(Stored records)
--- START ---
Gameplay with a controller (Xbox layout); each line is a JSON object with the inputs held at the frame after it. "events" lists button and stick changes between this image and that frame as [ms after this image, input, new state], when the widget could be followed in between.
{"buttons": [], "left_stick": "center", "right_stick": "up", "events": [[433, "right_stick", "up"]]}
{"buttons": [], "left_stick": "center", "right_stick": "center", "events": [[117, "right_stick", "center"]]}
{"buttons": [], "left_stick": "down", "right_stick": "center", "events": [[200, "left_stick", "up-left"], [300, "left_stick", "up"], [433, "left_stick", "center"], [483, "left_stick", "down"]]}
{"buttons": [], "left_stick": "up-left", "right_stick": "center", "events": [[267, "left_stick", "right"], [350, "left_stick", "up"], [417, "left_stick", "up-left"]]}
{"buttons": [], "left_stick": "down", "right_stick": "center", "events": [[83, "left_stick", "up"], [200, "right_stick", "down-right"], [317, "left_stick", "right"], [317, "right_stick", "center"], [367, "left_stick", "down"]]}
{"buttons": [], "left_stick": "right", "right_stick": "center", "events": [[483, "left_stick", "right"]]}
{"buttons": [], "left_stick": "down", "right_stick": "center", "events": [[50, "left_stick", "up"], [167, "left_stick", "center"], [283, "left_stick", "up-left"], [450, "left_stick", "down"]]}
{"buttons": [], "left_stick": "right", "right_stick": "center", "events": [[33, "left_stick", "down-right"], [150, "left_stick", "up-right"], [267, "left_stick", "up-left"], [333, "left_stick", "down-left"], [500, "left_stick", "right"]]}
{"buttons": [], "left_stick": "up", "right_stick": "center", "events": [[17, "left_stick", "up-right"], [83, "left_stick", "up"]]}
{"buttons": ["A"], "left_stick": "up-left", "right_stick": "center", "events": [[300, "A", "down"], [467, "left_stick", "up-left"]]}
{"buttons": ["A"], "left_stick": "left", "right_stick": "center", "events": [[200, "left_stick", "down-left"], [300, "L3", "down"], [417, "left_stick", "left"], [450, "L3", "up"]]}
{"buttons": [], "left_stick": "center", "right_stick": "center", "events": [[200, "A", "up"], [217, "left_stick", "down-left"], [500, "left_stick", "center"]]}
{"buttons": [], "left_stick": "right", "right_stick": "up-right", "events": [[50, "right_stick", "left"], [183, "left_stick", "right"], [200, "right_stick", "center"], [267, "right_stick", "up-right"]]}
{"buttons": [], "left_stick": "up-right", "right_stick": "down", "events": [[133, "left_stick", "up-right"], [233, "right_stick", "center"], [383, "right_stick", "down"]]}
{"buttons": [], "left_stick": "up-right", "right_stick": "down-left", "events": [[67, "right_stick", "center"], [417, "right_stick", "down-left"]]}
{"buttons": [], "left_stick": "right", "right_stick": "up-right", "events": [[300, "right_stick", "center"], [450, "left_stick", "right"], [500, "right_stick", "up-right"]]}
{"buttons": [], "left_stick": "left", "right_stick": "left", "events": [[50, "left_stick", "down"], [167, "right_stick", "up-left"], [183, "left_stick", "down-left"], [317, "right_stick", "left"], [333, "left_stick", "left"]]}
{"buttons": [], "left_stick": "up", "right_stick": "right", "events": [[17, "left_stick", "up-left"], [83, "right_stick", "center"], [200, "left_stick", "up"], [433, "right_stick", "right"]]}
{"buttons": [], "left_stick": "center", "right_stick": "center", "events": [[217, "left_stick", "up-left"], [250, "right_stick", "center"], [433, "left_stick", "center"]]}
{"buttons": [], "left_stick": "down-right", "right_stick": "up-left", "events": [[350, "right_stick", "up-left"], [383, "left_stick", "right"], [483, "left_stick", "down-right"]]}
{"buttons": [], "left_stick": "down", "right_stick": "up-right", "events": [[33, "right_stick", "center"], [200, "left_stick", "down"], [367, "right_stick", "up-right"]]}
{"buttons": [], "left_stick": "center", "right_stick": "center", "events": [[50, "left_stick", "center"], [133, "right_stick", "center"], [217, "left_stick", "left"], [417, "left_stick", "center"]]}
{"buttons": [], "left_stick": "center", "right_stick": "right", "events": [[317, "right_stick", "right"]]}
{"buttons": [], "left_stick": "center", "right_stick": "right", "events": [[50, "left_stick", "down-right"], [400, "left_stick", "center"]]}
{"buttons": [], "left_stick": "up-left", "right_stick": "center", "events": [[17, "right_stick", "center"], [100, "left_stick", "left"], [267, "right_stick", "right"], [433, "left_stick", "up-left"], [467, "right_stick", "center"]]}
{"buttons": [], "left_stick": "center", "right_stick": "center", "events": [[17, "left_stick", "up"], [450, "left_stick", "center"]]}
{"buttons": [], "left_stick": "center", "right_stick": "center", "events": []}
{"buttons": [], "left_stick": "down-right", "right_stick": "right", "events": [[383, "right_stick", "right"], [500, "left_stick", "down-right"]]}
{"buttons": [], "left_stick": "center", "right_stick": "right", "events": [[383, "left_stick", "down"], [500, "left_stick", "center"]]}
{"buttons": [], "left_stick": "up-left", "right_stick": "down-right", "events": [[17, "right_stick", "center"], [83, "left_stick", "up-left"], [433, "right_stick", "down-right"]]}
--- END ---
__Task__
Each entry above must be repeated exactly, with nothing dropped.

__Written response__
Gameplay with a controller (Xbox layout); each line is a JSON object with the inputs held at the frame after it. "events" lists button and stick changes between this image and that frame as [ms after this image, input, new state], when the widget could be followed in between.
{"buttons": [], "left_stick": "center", "right_stick": "up", "events": [[433, "right_stick", "up"]]}
{"buttons": [], "left_stick": "center", "right_stick": "center", "events": [[117, "right_stick", "center"]]}
{"buttons": [], "left_stick": "down", "right_stick": "center", "events": [[200, "left_stick", "up-left"], [300, "left_stick", "up"], [433, "left_stick", "center"], [483, "left_stick", "down"]]}
{"buttons": [], "left_stick": "up-left", "right_stick": "center", "events": [[267, "left_stick", "right"], [350, "left_stick", "up"], [417, "left_stick", "up-left"]]}
{"buttons": [], "left_stick": "down", "right_stick": "center", "events": [[83, "left_stick", "up"], [200, "right_stick", "down-right"], [317, "left_stick", "right"], [317, "right_stick", "center"], [367, "left_stick", "down"]]}
{"buttons": [], "left_stick": "right", "right_stick": "center", "events": [[483, "left_stick", "right"]]}
{"buttons": [], "left_stick": "down", "right_stick": "center", "events": [[50, "left_stick", "up"], [167, "left_stick", "center"], [283, "left_stick", "up-left"], [450, "left_stick", "down"]]}
{"buttons": [], "left_stick": "right", "right_stick": "center", "events": [[33, "left_stick", "down-right"], [150, "left_stick", "up-right"], [267, "left_stick", "up-left"], [333, "left_stick", "down-left"], [500, "left_stick", "right"]]}
{"buttons": [], "left_stick": "up", "right_stick": "center", "events": [[17, "left_stick", "up-right"], [83, "left_stick", "up"]]}
{"buttons": ["A"], "left_stick": "up-left", "right_stick": "center", "events": [[300, "A", "down"], [467, "left_stick", "up-left"]]}
{"buttons": ["A"], "left_stick": "left", "right_stick": "center", "events": [[200, "left_stick", "down-left"], [300, "L3", "down"], [417, "left_stick", "left"], [450, "L3", "up"]]}
{"buttons": [], "left_stick": "center", "right_stick": "center", "events": [[200, "A", "up"], [217, "left_stick", "down-left"], [500, "left_stick", "center"]]}
{"buttons": [], "left_stick": "right", "right_stick": "up-right", "events": [[50, "right_stick", "left"], [183, "left_stick", "right"], [200, "right_stick", "center"], [267, "right_stick", "up-right"]]}
{"buttons": [], "left_stick": "up-right", "right_stick": "down", "events": [[133, "left_stick", "up-right"], [233, "right_stick", "center"], [383, "right_stick", "down"]]}
{"buttons": [], "left_stick": "up-right", "right_stick": "down-left", "events": [[67, "right_stick", "center"], [417, "right_stick", "down-left"]]}
{"buttons": [], "left_stick": "right", "right_stick": "up-right", "events": [[300, "right_stick", "center"], [450, "left_stick", "right"], [500, "right_stick", "up-right"]]}
{"buttons": [], "left_stick": "left", "right_stick": "left", "events": [[50, "left_stick", "down"], [167, "right_stick", "up-left"], [183, "left_stick", "down-left"], [317, "right_stick", "left"], [333, "left_stick", "left"]]}
{"buttons": [], "left_stick": "up", "right_stick": "right", "events": [[17, "left_stick", "up-left"], [83, "right_stick", "center"], [200, "left_stick", "up"], [433, "right_stick", "right"]]}
{"buttons": [], "left_stick": "center", "right_stick": "center", "events": [[217, "left_stick", "up-left"], [250, "right_stick", "center"], [433, "left_stick", "center"]]}
{"buttons": [], "left_stick": "down-right", "right_stick": "up-left", "events": [[350, "right_stick", "up-left"], [383, "left_stick", "right"], [483, "left_stick", "down-right"]]}
{"buttons": [], "left_stick": "down", "right_stick": "up-right", "events": [[33, "right_stick", "center"], [200, "left_stick", "down"], [367, "right_stick", "up-right"]]}
{"buttons": [], "left_stick": "center", "right_stick": "center", "events": [[50, "left_stick", "center"], [133, "right_stick", "center"], [217, "left_stick", "left"], [417, "left_stick", "center"]]}
{"buttons": [], "left_stick": "center", "right_stick": "right", "events": [[317, "right_stick", "right"]]}
{"buttons": [], "left_stick": "center", "right_stick": "right", "events": [[50, "left_stick", "down-right"], [400, "left_stick", "center"]]}
{"buttons": [], "left_stick": "up-left", "right_stick": "center", "events": [[17, "right_stick", "center"], [100, "left_stick", "left"], [267, "right_stick", "right"], [433, "left_stick", "up-left"], [467, "right_stick", "center"]]}
{"buttons": [], "left_stick": "center", "right_stick": "center", "events": [[17, "left_stick", "up"], [450, "left_stick", "center"]]}
{"buttons": [], "left_stick": "center", "right_stick": "center", "events": []}
{"buttons": [], "left_stick": "down-right", "right_stick": "right", "events": [[383, "right_stick", "right"], [500, "left_stick", "down-right"]]}
{"buttons": [], "left_stick": "center", "right_stick": "right", "events": [[383, "left_stick", "down"], [500, "left_stick", "center"]]}
{"buttons": [], "left_stick": "up-left", "right_stick": "down-right", "events": [[17, "right_stick", "center"], [83, "left_stick", "up-left"], [433, "right_stick", "down-right"]]}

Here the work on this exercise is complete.